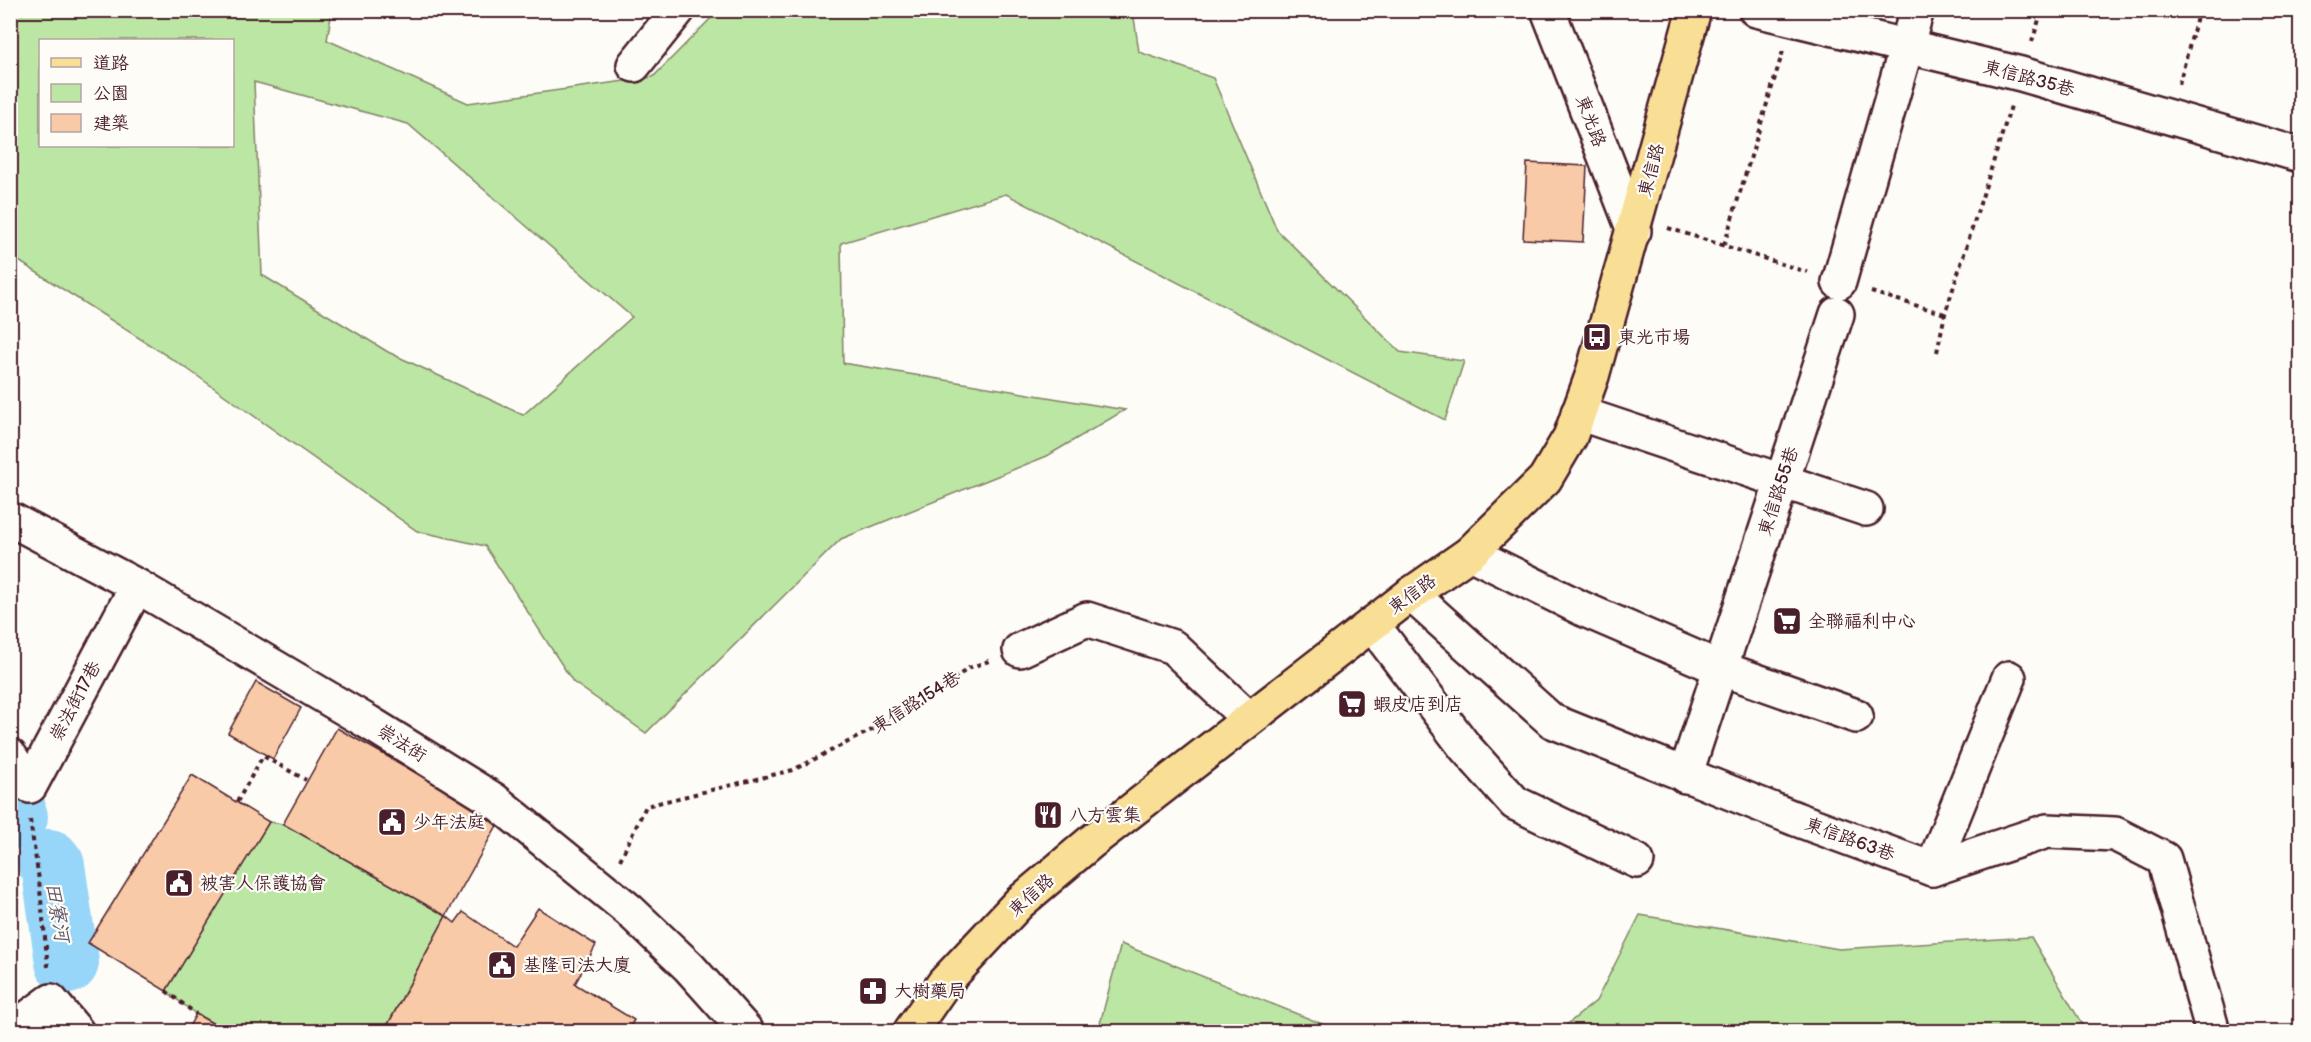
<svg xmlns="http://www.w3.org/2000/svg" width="2311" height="1042" font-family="'Balsamiq Sans','LXGW WenKai TC',sans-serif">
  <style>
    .green { fill: #bce6a3; stroke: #838267; stroke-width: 1.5; fill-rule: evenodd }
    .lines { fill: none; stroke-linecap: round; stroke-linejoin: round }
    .river { stroke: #97d6f8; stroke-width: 64 }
    .building { fill: #f8caa7; stroke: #4a1f2b; stroke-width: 1.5 }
    .minor-casing { stroke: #4a1f2b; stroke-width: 38 }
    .major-casing { stroke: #4a1f2b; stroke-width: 38 }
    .path { stroke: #4a1f2b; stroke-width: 4; stroke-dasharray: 4.5 4.5; stroke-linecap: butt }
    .minor { stroke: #fdfcf7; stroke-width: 33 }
    .major { stroke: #f9df96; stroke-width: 33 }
    .labels { text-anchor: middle; stroke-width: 4.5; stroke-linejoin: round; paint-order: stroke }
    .street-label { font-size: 18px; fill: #4a1f2b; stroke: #fdfcf7 }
    .poi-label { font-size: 18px; fill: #4a1f2b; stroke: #fdfcf7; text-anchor: start }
    .water-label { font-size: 20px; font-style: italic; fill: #615668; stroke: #fdfcf7 }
  </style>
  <rect width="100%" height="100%" fill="#fdfcf7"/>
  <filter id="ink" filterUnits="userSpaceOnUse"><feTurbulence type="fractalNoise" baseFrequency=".0167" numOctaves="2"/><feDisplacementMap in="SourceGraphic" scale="12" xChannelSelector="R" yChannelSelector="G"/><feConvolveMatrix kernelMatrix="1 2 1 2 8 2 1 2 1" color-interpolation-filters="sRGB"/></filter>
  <g filter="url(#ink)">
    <g class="green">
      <path d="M 10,11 L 332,11 L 327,40 L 468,103 L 653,77 L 718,11 L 1133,11 L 1139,52 L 1213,78 L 1277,230 L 1400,352 L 1464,361 L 1445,420 L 1006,194 L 841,243 L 843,363 L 1125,410 L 1047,456 L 841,539 L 646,733 L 573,682 L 485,546 L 417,531 L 186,368 L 11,256 ZM 40,40 L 232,40 L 232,146 L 40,146 ZM 254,82 L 408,124 L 632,317 L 523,415 L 388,352 L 262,275 Z"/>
      <polygon points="269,822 283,824 446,916 384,1031 228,1031 196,1014 166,991"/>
      <polygon points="1640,915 1839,949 2031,937 2086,1031 1559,1031 1596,1001"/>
      <polygon points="1121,944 1340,1031 1098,1031"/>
    </g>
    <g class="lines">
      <g class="river">
        <polyline points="14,809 14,815 16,817"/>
        <polyline points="49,861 53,866 67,962"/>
      </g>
    </g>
    <g class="building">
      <polygon points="1527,163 1587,166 1583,242 1523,239"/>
      <polygon points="256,682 301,708 273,759 228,733"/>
      <polygon points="337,728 500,820 446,916 283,824"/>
      <polygon points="192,775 269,822 166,991 88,943"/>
      <polygon points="538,908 596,945 575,984 634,1020 627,1032 384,1032 446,916 455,923 463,912 513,946"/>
      <polygon points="196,1014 228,1032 186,1032"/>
    </g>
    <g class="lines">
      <g class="minor-casing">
        <g id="minor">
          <polyline points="1548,10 1634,231"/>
          <polyline points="1756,10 2021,74 2300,155"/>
          <polyline points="634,65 678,10"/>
          <polyline points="1839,282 1917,10"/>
          <polyline points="1578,413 1866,509"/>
          <polyline points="10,519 137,586 368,722 494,800 629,910 689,967 747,1032"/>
          <polyline points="1470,553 1583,609 1720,668 1856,716"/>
          <polyline points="1411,594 1552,721 1796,819 1932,869 2047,831 2115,834 2164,859 2213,1032"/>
          <polyline points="1372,624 1465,747 1515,803 1637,861"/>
          <polyline points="1020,650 1087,619 1173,647 1249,719"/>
          <polyline points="10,756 30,786 137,586"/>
          <polyline points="1685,776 1837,314"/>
          <polyline points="1932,869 2009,678"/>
          <polyline points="10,1031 51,1001 77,1032"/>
        </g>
      </g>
      <g class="major-casing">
        <polyline id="major" points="910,1032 944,983 1019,903 1091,842 1411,594 1470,553 1545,479 1570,437 1592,376 1694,10"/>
      </g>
      <g class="path">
        <polyline points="2032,42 2042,10"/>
        <polyline points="2179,84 2199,10"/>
        <polyline points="1668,228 1807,272"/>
        <polyline points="1724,245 1783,51"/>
        <polyline points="1871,292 1945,314"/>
        <polyline points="1937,352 1945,314 2011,106"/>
        <polyline points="237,802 263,756 306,780"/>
        <polyline points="30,820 39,880 48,967"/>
        <polyline points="620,860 646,806 793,770 909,711 969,668 989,661"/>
        <polyline points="166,991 196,1014"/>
      </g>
      <use href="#minor" class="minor"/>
      <use href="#major" class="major"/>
    </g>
  </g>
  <defs>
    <g id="bus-square" transform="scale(1.5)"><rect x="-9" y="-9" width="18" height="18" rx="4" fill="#4a1f2b" stroke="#fdfcf7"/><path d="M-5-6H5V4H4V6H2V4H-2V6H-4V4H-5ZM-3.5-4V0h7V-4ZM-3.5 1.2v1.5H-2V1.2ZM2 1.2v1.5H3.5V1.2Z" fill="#fff"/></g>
    <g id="supermarket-square" transform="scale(1.5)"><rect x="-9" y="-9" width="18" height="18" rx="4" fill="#4a1f2b" stroke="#fdfcf7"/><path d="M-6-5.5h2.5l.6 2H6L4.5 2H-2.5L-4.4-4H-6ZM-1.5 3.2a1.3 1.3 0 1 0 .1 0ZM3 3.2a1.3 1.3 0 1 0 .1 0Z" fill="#fff"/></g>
    <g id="restaurant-square" transform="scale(1.5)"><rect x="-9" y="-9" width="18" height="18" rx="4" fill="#4a1f2b" stroke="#fdfcf7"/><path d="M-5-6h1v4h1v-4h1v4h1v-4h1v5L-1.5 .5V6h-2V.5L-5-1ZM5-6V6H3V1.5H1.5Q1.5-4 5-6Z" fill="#fff"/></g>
    <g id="civic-square" transform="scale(1.5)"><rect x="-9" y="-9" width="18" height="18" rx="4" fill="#4a1f2b" stroke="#fdfcf7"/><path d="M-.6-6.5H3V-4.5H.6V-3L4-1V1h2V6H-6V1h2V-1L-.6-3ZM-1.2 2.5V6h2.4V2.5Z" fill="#fff"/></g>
    <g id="pharmacy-square" transform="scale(1.5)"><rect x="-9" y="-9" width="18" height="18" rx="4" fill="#4a1f2b" stroke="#fdfcf7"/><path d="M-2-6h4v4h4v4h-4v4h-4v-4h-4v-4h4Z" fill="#fff"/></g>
  </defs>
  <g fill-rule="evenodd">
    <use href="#bus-square" x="1597" y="337"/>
    <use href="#supermarket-square" x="1787" y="621"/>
    <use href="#supermarket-square" x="1352" y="704"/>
    <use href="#restaurant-square" x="1048" y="815"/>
    <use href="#civic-square" x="392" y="822"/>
    <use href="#civic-square" x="179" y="883"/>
    <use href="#civic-square" x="502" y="965"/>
    <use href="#pharmacy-square" x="873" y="991"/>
  </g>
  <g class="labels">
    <g class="street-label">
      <text transform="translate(2029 78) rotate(15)" y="6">東信路35巷</text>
      <text transform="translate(1591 121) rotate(69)" y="6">東光路</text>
      <text transform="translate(1651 170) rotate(-75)" y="6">東信路</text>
      <text transform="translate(1778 491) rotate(-72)" y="6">東信路55巷</text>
      <text transform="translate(1412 594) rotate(-36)" y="6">東信路</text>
      <text transform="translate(75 701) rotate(-62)" y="6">崇法街17巷</text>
      <text transform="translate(916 702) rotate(-32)" y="6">東信路154巷</text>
      <text transform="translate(402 743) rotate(32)" y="6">崇法街</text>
      <text transform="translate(1850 839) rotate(20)" y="6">東信路63巷</text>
      <text transform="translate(1031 895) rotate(-42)" y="6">東信路</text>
    </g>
    <g class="poi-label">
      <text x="1618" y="343">東光市場</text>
      <text x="1808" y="627">全聯福利中心</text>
      <text x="1373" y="710">蝦皮店到店</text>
      <text x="1069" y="821">八方雲集</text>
      <text x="413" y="828">少年法庭</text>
      <text x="200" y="889">被害人保護協會</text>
      <text x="523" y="971">基隆司法大廈</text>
      <text x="894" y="997">大樹藥局</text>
    </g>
    <g class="water-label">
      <text transform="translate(58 912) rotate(80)" y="7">田寮河</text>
    </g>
  </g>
  <rect width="2311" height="1042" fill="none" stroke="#fdfcf7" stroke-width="36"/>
  <rect x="18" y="18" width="2275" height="1006" fill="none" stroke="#4a1f2b" stroke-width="2" filter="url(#ink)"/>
  <rect x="39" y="39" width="195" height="108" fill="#fdfcf7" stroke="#b5a4a5" stroke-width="1.5"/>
  <rect x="51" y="58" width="30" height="9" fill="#f9df96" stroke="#b5a4a5" stroke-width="1.5"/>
  <text x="93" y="69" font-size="18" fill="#4a1f2b">道路</text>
  <rect x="51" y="84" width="30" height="18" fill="#bce6a3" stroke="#b5a4a5" stroke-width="1.5"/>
  <text x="93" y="99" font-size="18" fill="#4a1f2b">公園</text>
  <rect x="51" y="114" width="30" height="18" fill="#f8caa7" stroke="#b5a4a5" stroke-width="1.5"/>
  <text x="93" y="129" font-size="18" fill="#4a1f2b">建築</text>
</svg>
____
Read the entries above and find each line holding the word "rule". Copy it out.

    .green { fill: #bce6a3; stroke: #838267; stroke-width: 1.5; fill-rule: evenodd }
  <g fill-rule="evenodd">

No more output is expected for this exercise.